→ **Task goal**:
Pull out every line of the items below that contains the string "electricbassfinger".
--- Start Entries shown ---
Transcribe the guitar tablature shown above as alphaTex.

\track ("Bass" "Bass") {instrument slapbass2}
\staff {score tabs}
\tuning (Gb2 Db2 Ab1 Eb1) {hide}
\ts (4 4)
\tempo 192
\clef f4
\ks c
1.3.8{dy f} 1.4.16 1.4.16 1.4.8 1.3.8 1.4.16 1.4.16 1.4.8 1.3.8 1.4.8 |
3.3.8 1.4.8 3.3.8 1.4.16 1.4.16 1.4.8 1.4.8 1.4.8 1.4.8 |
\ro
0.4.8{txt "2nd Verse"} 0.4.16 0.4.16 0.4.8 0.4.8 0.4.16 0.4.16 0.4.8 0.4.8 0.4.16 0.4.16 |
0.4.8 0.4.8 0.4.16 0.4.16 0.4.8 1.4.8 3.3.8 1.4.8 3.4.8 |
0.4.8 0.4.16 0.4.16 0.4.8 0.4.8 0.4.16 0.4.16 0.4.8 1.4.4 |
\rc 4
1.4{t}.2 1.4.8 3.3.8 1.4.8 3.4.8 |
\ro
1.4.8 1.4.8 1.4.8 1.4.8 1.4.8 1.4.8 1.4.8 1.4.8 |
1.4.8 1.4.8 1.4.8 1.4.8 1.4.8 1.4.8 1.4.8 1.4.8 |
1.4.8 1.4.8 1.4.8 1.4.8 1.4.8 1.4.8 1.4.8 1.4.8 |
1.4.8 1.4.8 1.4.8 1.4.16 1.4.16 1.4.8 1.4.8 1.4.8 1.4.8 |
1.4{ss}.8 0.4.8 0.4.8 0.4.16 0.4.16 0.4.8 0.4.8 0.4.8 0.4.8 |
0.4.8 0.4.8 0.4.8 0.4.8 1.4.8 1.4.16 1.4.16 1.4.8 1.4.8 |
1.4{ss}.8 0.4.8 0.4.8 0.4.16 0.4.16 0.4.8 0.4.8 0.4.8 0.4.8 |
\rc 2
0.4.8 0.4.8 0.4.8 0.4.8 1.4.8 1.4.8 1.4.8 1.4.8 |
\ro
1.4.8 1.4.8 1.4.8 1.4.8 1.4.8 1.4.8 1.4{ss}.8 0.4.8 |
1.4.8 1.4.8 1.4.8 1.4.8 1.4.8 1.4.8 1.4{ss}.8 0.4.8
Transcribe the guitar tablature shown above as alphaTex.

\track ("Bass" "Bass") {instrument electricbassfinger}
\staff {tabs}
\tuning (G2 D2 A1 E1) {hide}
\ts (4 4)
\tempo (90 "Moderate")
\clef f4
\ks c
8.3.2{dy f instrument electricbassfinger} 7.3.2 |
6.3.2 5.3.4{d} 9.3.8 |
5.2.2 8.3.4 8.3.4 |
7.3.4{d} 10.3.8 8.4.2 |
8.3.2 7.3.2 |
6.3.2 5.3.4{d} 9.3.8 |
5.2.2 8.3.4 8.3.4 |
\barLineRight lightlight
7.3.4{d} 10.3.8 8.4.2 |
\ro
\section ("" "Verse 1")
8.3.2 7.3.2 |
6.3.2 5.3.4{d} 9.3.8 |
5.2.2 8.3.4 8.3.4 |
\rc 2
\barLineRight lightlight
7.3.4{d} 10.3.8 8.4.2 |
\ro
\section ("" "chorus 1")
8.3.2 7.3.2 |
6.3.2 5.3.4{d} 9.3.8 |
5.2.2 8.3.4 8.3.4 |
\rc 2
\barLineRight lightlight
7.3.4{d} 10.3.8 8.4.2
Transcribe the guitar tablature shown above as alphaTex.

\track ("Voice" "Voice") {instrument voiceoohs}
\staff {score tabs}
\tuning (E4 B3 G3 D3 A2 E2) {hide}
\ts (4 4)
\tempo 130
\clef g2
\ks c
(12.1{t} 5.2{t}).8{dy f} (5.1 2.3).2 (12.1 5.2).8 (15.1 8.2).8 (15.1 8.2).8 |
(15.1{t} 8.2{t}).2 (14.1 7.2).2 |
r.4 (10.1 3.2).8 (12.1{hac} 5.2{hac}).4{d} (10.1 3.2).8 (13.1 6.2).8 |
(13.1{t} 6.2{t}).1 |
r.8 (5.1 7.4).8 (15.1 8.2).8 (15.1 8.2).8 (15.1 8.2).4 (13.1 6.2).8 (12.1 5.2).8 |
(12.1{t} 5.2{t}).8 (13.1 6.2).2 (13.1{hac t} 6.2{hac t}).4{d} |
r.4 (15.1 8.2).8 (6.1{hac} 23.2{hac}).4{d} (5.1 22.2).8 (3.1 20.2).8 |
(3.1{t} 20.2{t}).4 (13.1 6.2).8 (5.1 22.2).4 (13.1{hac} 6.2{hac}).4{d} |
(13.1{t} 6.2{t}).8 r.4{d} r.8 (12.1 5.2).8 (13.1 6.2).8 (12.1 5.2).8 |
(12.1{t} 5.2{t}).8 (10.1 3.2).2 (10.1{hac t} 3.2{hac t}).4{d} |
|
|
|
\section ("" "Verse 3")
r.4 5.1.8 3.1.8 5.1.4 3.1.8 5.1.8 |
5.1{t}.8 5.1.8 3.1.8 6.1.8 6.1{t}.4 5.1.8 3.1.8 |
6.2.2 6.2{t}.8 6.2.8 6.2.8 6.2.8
--- End Entries shown ---
→ **Full response**:
\track ("Bass" "Bass") {instrument electricbassfinger}
8.3.2{dy f instrument electricbassfinger} 7.3.2 |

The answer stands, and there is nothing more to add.